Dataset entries
▶
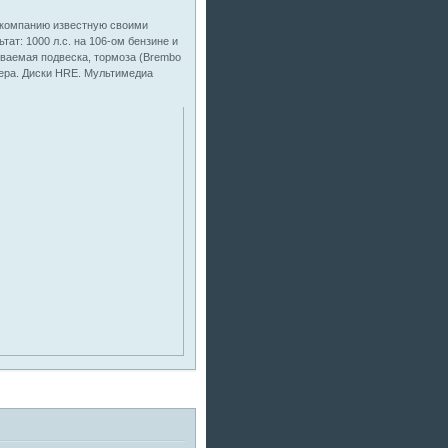
ю компанию известную своими
ат: 1000 л.с. на 106-ом бензине и
иваемая подвеска, тормоза (Brembo
пера. Диски HRE. Мультимедиа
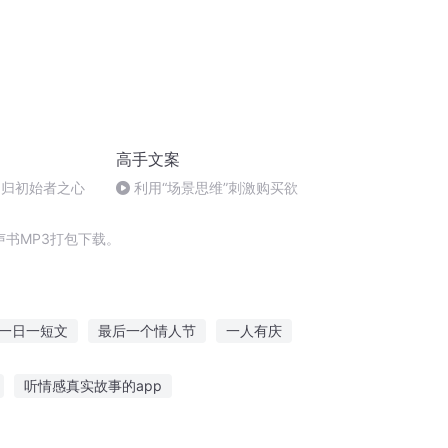
高手文案
回归初始者之心
利用“场景思维”刺激购买欲
书MP3打包下载。
一日一短文
最后一个情人节
一人有庆
快斗与青子的情人节
句子全集
听情感真实故事的app
听香港灵异故事的感受
听蚕总讲故事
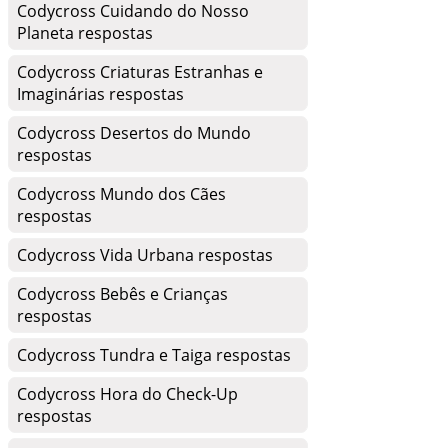
Codycross Cuidando do Nosso
Planeta respostas
Codycross Criaturas Estranhas e
Imaginárias respostas
Codycross Desertos do Mundo
respostas
Codycross Mundo dos Cães
respostas
Codycross Vida Urbana respostas
Codycross Bebês e Crianças
respostas
Codycross Tundra e Taiga respostas
Codycross Hora do Check-Up
respostas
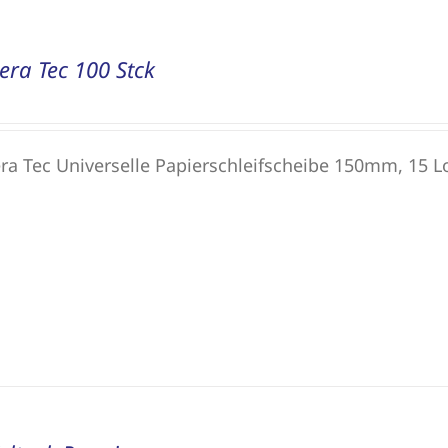
era Tec 100 Stck
ra Tec Universelle Papierschleifscheibe 150mm, 15 Lo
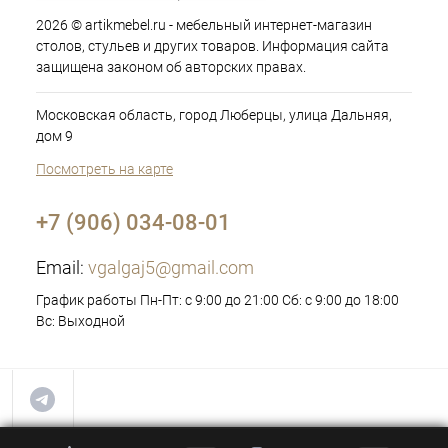
2026 © artikmebel.ru - мебельный интернет-магазин
столов, стульев и других товаров. Информация сайта
защищена законом об авторских правах.
Московская область, город Люберцы, улица Дальняя,
дом 9
Посмотреть на карте
+7 (906) 034-08-01
Email:
vgalgaj5@gmail.com
График работы Пн-Пт: с 9:00 до 21:00 Сб: с 9:00 до 18:00
Вс: Выходной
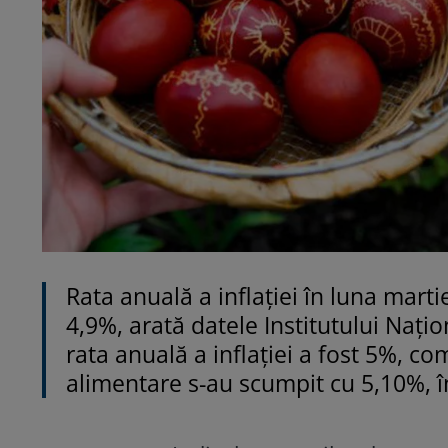
Rata anuală a inflaţiei în luna mart
4,9%, arată datele Institutului Naţio
rata anuală a inflaţiei a fost 5%, c
alimentare s-au scumpit cu 5,10%, î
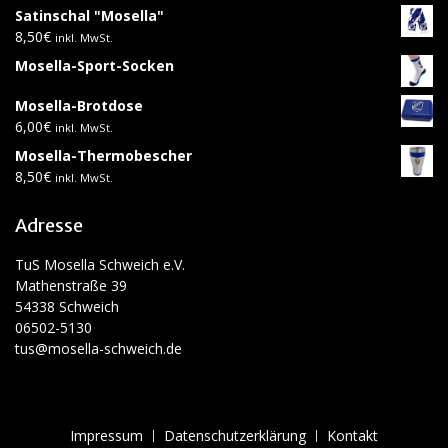
Satinschal "Mosella"
8,50
€
inkl. MwSt.
Mosella-Sport-Socken
Mosella-Brotdose
6,00
€
inkl. MwSt.
Mosella-Thermobescher
8,50
€
inkl. MwSt.
Adresse
TuS Mosella Schweich e.V.
Mathenstraße 39
54338 Schweich
06502-5130
tus@mosella-schweich.de
Impressum
Datenschutzerklärung
Kontakt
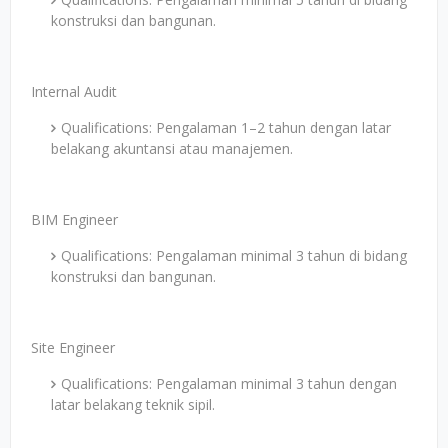
konstruksi dan bangunan.
Internal Audit
Qualifications: Pengalaman 1–2 tahun dengan latar
belakang akuntansi atau manajemen.
BIM Engineer
Qualifications: Pengalaman minimal 3 tahun di bidang
konstruksi dan bangunan.
Site Engineer
Qualifications: Pengalaman minimal 3 tahun dengan
latar belakang teknik sipil.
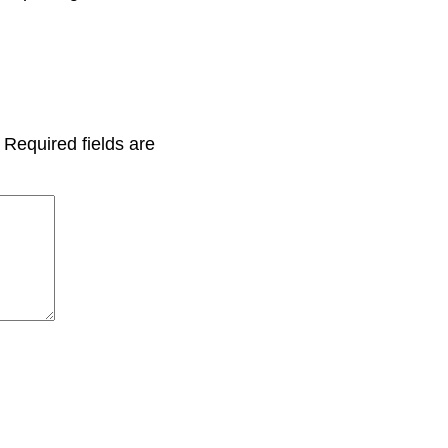
Required fields are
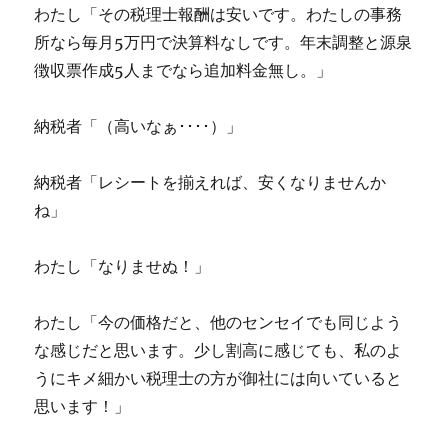
わたし「その税理士報酬は安いです。わたしの事務
所なら毎月5万円で決算料なしです。年末調整と源泉
徴収票作成5人までなら追加料金無し。」
納税者「（高いなぁ････）」
納税者「レシートを揃えれば、安くなりませんか
ね」
わたし「なりませぬ！」
わたし「今の価格だと、他のセンセイでも同じよう
な感じだと思います。少し割高に感じても、私のよ
うにキメ細かい税理士の方が御社には向いていると
思います！」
◀
*Exercise goal:*
Images are to be excluded, and each record above written out word for word.

*Solution:*
ю компанию известную своими
ат: 1000 л.с. на 106-ом бензине и
иваемая подвеска, тормоза (Brembo
пера. Диски HRE. Мультимедиа
高手文案
回归初始者之心
利用“场景思维”刺激购买欲
书MP3打包下载。
一日一短文
最后一个情人节
一人有庆
快斗与青子的情人节
句子全集
听情感真实故事的app
听香港灵异故事的感受
听蚕总讲故事
Codycross Cuidando do Nosso
Planeta respostas
Codycross Criaturas Estranhas e
Imaginárias respostas
Codycross Desertos do Mundo
respostas
Codycross Mundo dos Cães
respostas
Codycross Vida Urbana respostas
Codycross Bebês e Crianças
respostas
Codycross Tundra e Taiga respostas
Codycross Hora do Check-Up
respostas
era Tec 100 Stck
ra Tec Universelle Papierschleifscheibe 150mm, 15 Lo
2026 © artikmebel.ru - мебельный интернет-магазин
столов, стульев и других товаров. Информация сайта
защищена законом об авторских правах.
Московская область, город Люберцы, улица Дальняя,
дом 9
Посмотреть на карте
+7 (906) 034-08-01
Email:
vgalgaj5@gmail.com
График работы Пн-Пт: с 9:00 до 21:00 Сб: с 9:00 до 18:00
Вс: Выходной
Rata anuală a inflaţiei în luna mart
4,9%, arată datele Institutului Naţio
rata anuală a inflaţiei a fost 5%, c
alimentare s-au scumpit cu 5,10%, î
Satinschal "Mosella"
8,50
€
inkl. MwSt.
Mosella-Sport-Socken
Mosella-Brotdose
6,00
€
inkl. MwSt.
Mosella-Thermobescher
8,50
€
inkl. MwSt.
Adresse
TuS Mosella Schweich e.V.
Mathenstraße 39
54338 Schweich
06502-5130
tus@mosella-schweich.de
Impressum
Datenschutzerklärung
Kontakt
konstruksi dan bangunan.
Internal Audit
Qualifications: Pengalaman 1–2 tahun dengan latar
belakang akuntansi atau manajemen.
BIM Engineer
Qualifications: Pengalaman minimal 3 tahun di bidang
konstruksi dan bangunan.
Site Engineer
Qualifications: Pengalaman minimal 3 tahun dengan
latar belakang teknik sipil.
Required fields are
わたし「その税理士報酬は安いです。わたしの事務
所なら毎月5万円で決算料なしです。年末調整と源泉
徴収票作成5人までなら追加料金無し。」
納税者「（高いなぁ････）」
納税者「レシートを揃えれば、安くなりませんか
ね」
わたし「なりませぬ！」
わたし「今の価格だと、他のセンセイでも同じよう
な感じだと思います。少し割高に感じても、私のよ
うにキメ細かい税理士の方が御社には向いていると
思います！」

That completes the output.